==== The input ====

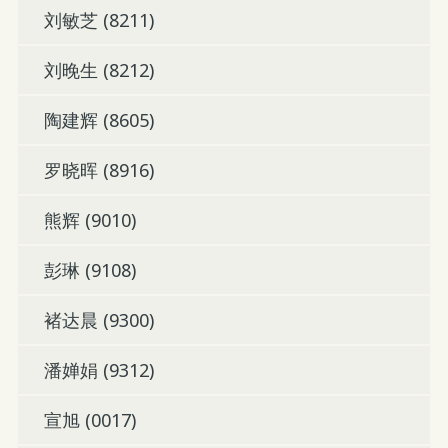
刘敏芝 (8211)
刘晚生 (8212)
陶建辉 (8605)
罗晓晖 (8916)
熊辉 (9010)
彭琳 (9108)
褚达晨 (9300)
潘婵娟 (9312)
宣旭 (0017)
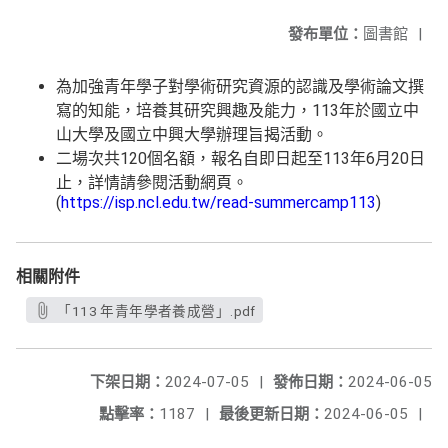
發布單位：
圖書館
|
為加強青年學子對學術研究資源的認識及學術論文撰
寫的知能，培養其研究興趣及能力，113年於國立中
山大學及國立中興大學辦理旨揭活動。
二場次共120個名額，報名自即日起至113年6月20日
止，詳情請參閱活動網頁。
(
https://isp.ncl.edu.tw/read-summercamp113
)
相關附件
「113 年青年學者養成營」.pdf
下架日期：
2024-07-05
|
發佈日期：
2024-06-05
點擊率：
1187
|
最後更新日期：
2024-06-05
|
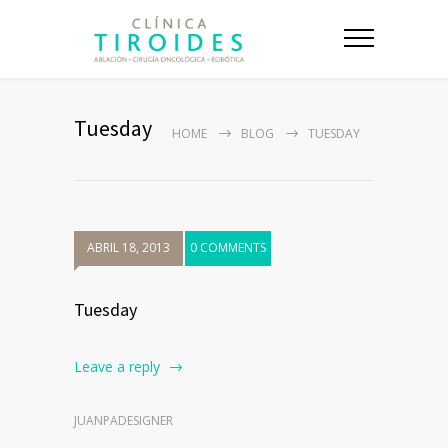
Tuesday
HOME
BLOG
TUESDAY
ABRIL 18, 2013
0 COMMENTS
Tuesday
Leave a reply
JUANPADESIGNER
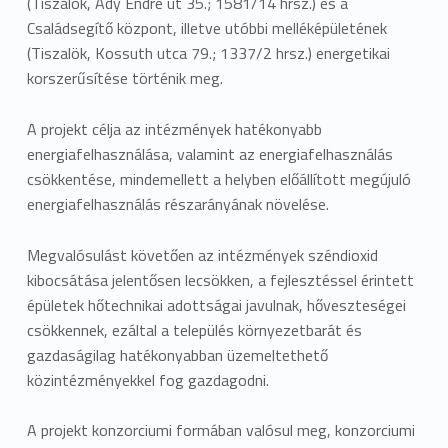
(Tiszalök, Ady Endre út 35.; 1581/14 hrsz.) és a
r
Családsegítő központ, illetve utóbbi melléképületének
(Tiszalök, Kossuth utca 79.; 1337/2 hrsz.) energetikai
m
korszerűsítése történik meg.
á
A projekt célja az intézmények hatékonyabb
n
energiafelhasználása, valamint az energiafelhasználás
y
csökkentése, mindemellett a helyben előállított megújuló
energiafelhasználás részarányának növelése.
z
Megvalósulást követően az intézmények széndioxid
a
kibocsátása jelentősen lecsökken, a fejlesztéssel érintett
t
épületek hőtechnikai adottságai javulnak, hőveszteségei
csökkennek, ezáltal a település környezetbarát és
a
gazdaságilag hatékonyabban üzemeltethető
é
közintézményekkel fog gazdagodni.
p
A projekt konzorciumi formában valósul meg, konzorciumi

====
==== The input ====

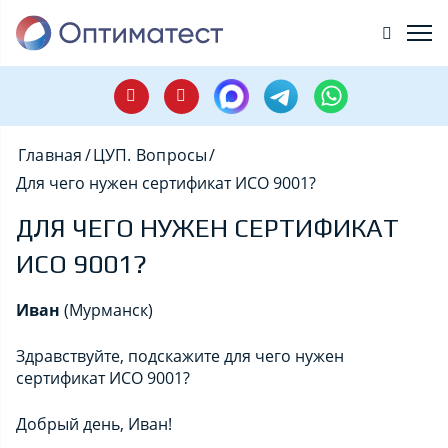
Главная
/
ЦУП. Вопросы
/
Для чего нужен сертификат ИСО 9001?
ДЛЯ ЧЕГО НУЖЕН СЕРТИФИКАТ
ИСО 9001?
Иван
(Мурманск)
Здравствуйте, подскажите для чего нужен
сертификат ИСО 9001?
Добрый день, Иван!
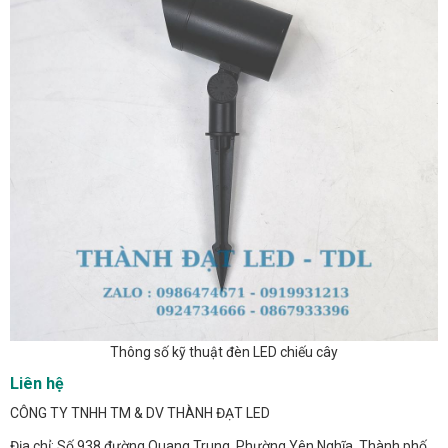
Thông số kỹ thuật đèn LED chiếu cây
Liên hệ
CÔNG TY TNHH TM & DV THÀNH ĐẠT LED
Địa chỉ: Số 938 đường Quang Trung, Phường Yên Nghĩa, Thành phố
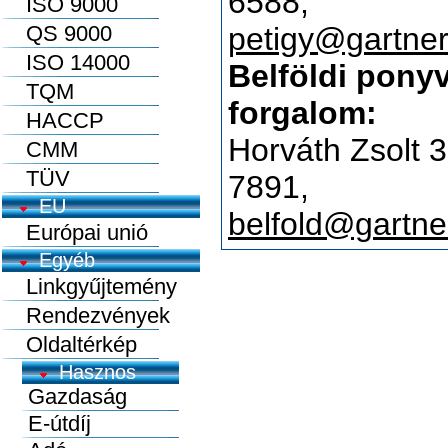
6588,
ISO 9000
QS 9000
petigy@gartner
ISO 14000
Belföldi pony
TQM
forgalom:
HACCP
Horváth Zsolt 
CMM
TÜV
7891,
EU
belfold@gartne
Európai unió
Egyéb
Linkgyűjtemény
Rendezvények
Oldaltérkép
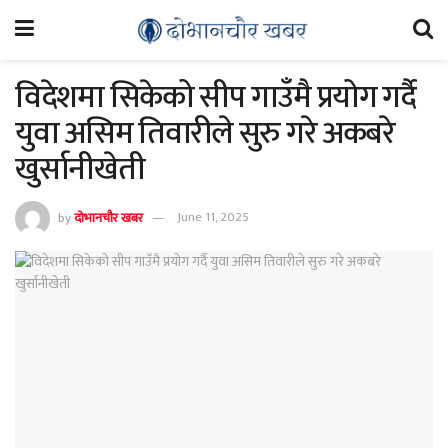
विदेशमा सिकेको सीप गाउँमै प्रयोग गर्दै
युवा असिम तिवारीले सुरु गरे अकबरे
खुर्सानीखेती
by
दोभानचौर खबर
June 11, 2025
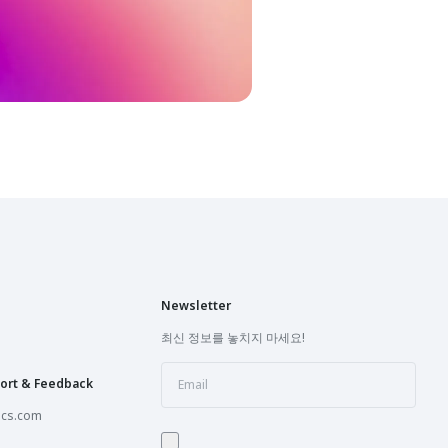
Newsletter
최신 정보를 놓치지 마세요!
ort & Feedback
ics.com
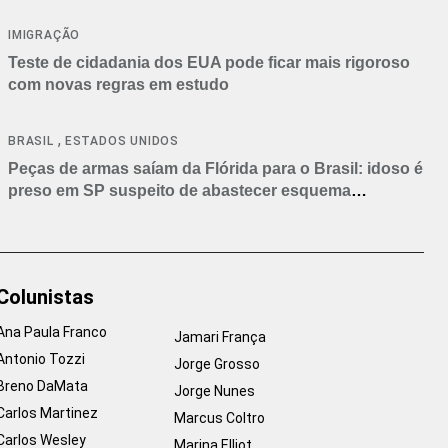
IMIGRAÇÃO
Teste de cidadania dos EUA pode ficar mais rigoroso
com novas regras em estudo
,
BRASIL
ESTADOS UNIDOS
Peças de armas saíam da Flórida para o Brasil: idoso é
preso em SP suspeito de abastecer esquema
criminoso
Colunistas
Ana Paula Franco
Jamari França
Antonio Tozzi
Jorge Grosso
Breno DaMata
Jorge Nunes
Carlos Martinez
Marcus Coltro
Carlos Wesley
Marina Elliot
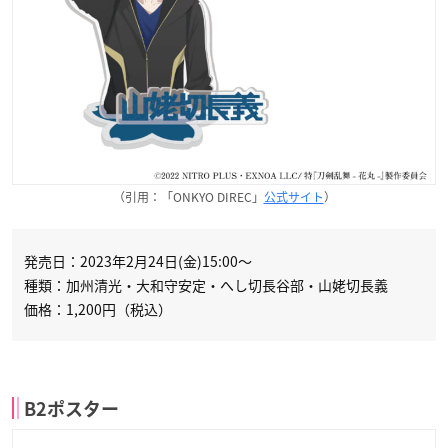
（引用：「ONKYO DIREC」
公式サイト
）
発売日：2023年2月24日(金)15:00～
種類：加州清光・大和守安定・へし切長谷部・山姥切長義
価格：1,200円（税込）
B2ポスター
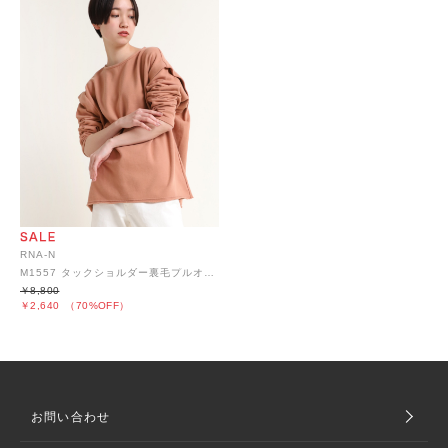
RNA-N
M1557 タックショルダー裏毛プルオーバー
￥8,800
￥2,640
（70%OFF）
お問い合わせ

====

Task goal: Which of the lines above carry the string "energiafelhasználás"? Copy every one.

Task result:
energiafelhasználása, valamint az energiafelhasználás
energiafelhasználás részarányának növelése.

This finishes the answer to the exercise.